TÂCHES À RÉALISER:
1: Dans le passage sur la conciliation travail-famille-études, relevez tous les rôles que sa première phrase énumère.
2: Poursuivez le texte sur la conciliation travail-famille-études en Mauricie à la suite de sa dernière phrase.

PASSAGE RETENU:

Que l’on soit travailleur, employeur, gestionnaire, parent, étudiant ou aidant naturel, la conciliation travail-famille-études[1] nous rejoint dans l’une ou l’autre de nos sphères de vie.

Au cours de la dernière année, un comité de suivi avait pour mandat d’établir les constats, les orientations, les objectifs, les cibles et les principales pistes d’action régionales concernant la conciliation travail-famille-études. En fait, un questionnement s’imposait : Quels éléments pourrions-nous apporter afin d’aider les gens à mieux concilier le travail, la famille et les études en Mauricie?  Ces échanges de questions se déroulaient entre partenaires : la Conférence régionale des élus (CRÉ) de la Mauricie, la Jeune Chambre de commerce de la Mauricie (JCCM), la Table de concertation du mouvement des femmes de la Mauricie (TCMFM), le Forum Jeunesse Mauricie (FJM), le Conseil du statut de la femme (CSF), le ministère de la Famille et des Aînés (MFA), le  Comité mauricien sur la persévérance et la réussite scolaires (COMPERES), le Conseil régional d’économie sociale (CRÉS) et Femmes en parcours innovateur (FPI).

CONTENU DES DONNÉES:
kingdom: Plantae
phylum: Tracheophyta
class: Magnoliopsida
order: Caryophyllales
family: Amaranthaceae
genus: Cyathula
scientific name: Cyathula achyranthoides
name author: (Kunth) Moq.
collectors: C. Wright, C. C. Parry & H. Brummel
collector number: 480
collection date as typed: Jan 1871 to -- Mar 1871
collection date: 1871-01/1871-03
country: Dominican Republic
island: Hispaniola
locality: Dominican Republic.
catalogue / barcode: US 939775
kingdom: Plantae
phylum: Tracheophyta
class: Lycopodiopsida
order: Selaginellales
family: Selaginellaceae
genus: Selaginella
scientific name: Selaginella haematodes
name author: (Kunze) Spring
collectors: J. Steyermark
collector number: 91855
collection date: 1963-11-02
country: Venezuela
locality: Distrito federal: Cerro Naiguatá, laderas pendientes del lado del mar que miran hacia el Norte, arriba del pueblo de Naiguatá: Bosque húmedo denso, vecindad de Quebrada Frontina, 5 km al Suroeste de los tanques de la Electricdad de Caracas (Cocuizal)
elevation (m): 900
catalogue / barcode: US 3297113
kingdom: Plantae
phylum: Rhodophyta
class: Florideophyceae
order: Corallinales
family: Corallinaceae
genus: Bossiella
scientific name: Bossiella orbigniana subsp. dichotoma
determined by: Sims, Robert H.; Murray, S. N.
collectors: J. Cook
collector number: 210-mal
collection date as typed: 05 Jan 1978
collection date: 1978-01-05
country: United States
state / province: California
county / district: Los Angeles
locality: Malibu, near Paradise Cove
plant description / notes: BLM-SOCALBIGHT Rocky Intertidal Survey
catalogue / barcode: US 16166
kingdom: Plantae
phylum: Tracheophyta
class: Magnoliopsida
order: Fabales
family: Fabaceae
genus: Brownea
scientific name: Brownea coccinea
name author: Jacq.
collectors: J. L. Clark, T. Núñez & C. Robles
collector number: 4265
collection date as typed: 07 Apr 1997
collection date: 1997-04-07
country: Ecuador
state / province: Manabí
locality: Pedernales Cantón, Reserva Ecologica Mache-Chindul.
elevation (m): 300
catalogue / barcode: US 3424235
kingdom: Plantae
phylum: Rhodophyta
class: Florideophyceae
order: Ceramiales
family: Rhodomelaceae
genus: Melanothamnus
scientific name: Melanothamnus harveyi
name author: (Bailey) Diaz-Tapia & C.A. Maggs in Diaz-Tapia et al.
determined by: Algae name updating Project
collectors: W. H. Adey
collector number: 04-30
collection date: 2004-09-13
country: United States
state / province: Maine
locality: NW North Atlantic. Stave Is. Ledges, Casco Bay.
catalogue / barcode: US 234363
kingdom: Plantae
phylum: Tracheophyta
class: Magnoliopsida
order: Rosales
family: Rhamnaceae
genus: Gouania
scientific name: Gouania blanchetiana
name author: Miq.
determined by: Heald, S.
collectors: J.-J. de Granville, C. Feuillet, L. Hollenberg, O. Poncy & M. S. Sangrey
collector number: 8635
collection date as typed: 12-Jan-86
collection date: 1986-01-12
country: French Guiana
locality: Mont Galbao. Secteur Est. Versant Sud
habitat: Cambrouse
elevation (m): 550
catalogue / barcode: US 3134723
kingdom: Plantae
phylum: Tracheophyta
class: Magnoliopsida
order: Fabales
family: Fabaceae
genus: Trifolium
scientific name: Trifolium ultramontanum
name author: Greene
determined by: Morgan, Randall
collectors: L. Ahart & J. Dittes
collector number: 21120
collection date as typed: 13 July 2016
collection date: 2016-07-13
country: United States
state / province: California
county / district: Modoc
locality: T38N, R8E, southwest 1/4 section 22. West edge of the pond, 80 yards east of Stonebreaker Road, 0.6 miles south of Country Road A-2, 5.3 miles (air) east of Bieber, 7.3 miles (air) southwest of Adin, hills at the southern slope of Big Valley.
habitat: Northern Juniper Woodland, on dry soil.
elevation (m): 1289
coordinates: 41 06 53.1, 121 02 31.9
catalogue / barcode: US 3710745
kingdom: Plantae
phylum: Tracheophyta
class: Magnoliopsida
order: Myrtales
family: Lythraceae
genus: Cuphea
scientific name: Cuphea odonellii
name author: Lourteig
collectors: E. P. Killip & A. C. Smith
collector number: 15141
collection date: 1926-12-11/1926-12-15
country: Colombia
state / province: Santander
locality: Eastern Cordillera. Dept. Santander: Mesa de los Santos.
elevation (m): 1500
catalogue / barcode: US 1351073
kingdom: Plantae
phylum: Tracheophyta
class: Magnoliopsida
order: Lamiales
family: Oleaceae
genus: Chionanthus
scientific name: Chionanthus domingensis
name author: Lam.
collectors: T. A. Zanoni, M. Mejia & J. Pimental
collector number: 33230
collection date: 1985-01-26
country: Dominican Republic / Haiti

RÉPONSES PAR TÂCHE:
1: travailleur, employeur, gestionnaire, parent, étudiant, aidant naturel

2:
Enfin d’élargir les discussions, le comité de suivi a organisé une journée de concertation en matière de conciliation travail-famille-études : vers un plan d’action régional. Cette activité s’est tenue à Shawinigan le 14 octobre 2011. Près d’une soixantaine de personnes, provenant de tous les territoires de la Mauricie, ont participé à cette rencontre visant la validation et la priorisation d’un plan d’action triennal.

La journée a permis d’obtenir un consensus des intervenants afin de tracer les balises d’un plan d’action triennal régional concerté permettant de développer une culture de conciliation travail-famille-études en Mauricie. En effet, par la sensibilisation, la démystification et la mise en place de projets porteurs, il sera possible de créer un effet de contamination positive et ainsi inciter graduellement les décideurs concernés à considérer l’impact véritable de la mise en place de mesures de conciliation. Les actions visées toucheront les entreprises, les municipalités et les familles.

La conciliation travail-famille-études touchent des enjeux importants. Les valeurs de la société québécoise sont en transformation et ont des répercussions importantes dans les sphères de la vie. Pensons à la présence croissante des femmes sur le marché du travail et des familles à deux travailleurs. Comment répondre aux  demandes d’horaires de travail plus compatibles avec la vie privée et aux demandes d’horaires réduits ou de tâches allégées, à l’aube de la retraite?  Comment atténuer l’impact dans les entreprises des congés parentaux maintenant utilisés par une proportion importante de pères.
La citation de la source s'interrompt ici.